### Collected data entries
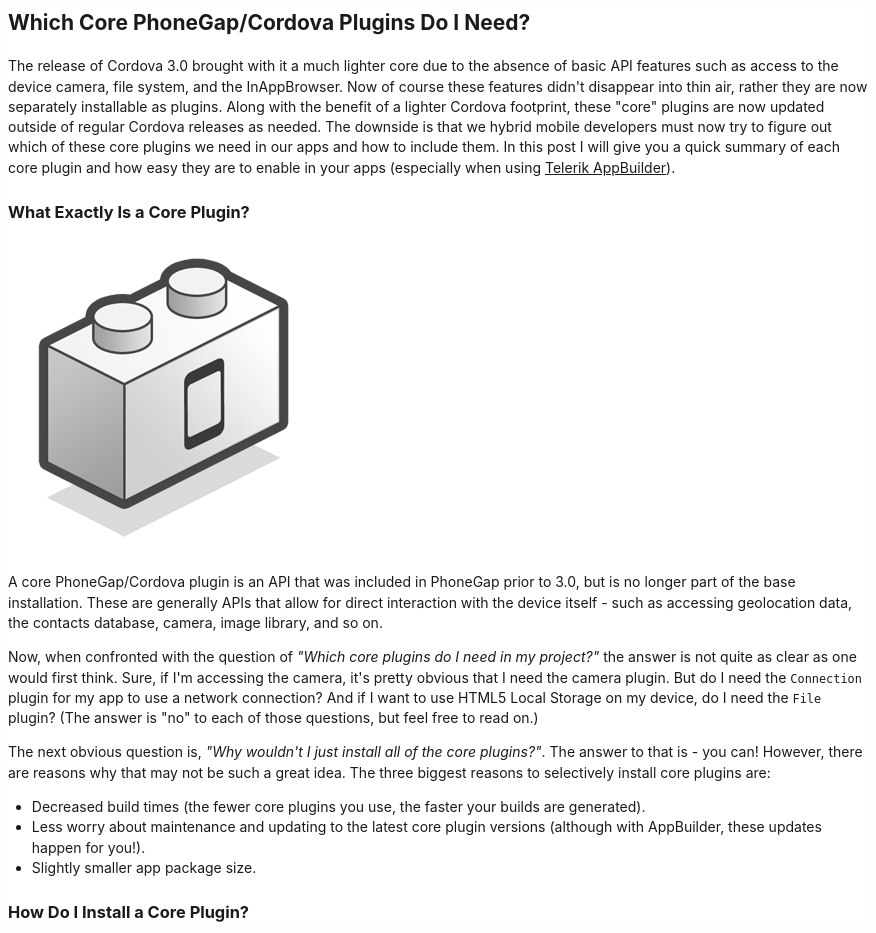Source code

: ## Which Core PhoneGap/Cordova Plugins Do I Need?

The release of Cordova 3.0 brought with it a much lighter core due to the absence of basic API features such as access to the device camera, file system, and the InAppBrowser. Now of course these features didn't disappear into thin air, rather they are now separately installable as plugins. Along with the benefit of a lighter Cordova footprint, these "core" plugins are now updated outside of regular Cordova releases as needed. The downside is that we hybrid mobile developers must now try to figure out which of these core plugins we need in our apps and how to include them. In this post I will give you a quick summary of each core plugin and how easy they are to enable in your apps (especially when using [Telerik AppBuilder](http://www.telerik.com/appbuilder)).

### What Exactly Is a Core Plugin?

![cordova plugin](cordova-plugin.png)

A core PhoneGap/Cordova plugin is an API that was included in PhoneGap prior to 3.0, but is no longer part of the base installation. These are generally APIs that allow for direct interaction with the device itself - such as accessing geolocation data, the contacts database, camera, image library, and so on.

Now, when confronted with the question of *"Which core plugins do I need in my project?"* the answer is not quite as clear as one would first think. Sure, if I'm accessing the camera, it's pretty obvious that I need the camera plugin. But do I need the `Connection` plugin for my app to use a network connection? And if I want to use HTML5 Local Storage on my device, do I need the `File` plugin? (The answer is "no" to each of those questions, but feel free to read on.)

The next obvious question is, *"Why wouldn't I just install all of the core plugins?"*. The answer to that is - you can! However, there are reasons why that may not be such a great idea. The three biggest reasons to selectively install core plugins are:

- Decreased build times (the fewer core plugins you use, the faster your builds are generated).
- Less worry about maintenance and updating to the latest core plugin versions (although with AppBuilder, these updates happen for you!).
- Slightly smaller app package size.

### How Do I Install a Core Plugin?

### ASSIGNMENT
For the data above, return an exact copy that contains no pictures.

### RESULT
Source code

: ## Which Core PhoneGap/Cordova Plugins Do I Need?

The release of Cordova 3.0 brought with it a much lighter core due to the absence of basic API features such as access to the device camera, file system, and the InAppBrowser. Now of course these features didn't disappear into thin air, rather they are now separately installable as plugins. Along with the benefit of a lighter Cordova footprint, these "core" plugins are now updated outside of regular Cordova releases as needed. The downside is that we hybrid mobile developers must now try to figure out which of these core plugins we need in our apps and how to include them. In this post I will give you a quick summary of each core plugin and how easy they are to enable in your apps (especially when using [Telerik AppBuilder](http://www.telerik.com/appbuilder)).

### What Exactly Is a Core Plugin?

![cordova plugin](cordova-plugin.png)

A core PhoneGap/Cordova plugin is an API that was included in PhoneGap prior to 3.0, but is no longer part of the base installation. These are generally APIs that allow for direct interaction with the device itself - such as accessing geolocation data, the contacts database, camera, image library, and so on.

Now, when confronted with the question of *"Which core plugins do I need in my project?"* the answer is not quite as clear as one would first think. Sure, if I'm accessing the camera, it's pretty obvious that I need the camera plugin. But do I need the `Connection` plugin for my app to use a network connection? And if I want to use HTML5 Local Storage on my device, do I need the `File` plugin? (The answer is "no" to each of those questions, but feel free to read on.)

The next obvious question is, *"Why wouldn't I just install all of the core plugins?"*. The answer to that is - you can! However, there are reasons why that may not be such a great idea. The three biggest reasons to selectively install core plugins are:

- Decreased build times (the fewer core plugins you use, the faster your builds are generated).
- Less worry about maintenance and updating to the latest core plugin versions (although with AppBuilder, these updates happen for you!).
- Slightly smaller app package size.

### How Do I Install a Core Plugin?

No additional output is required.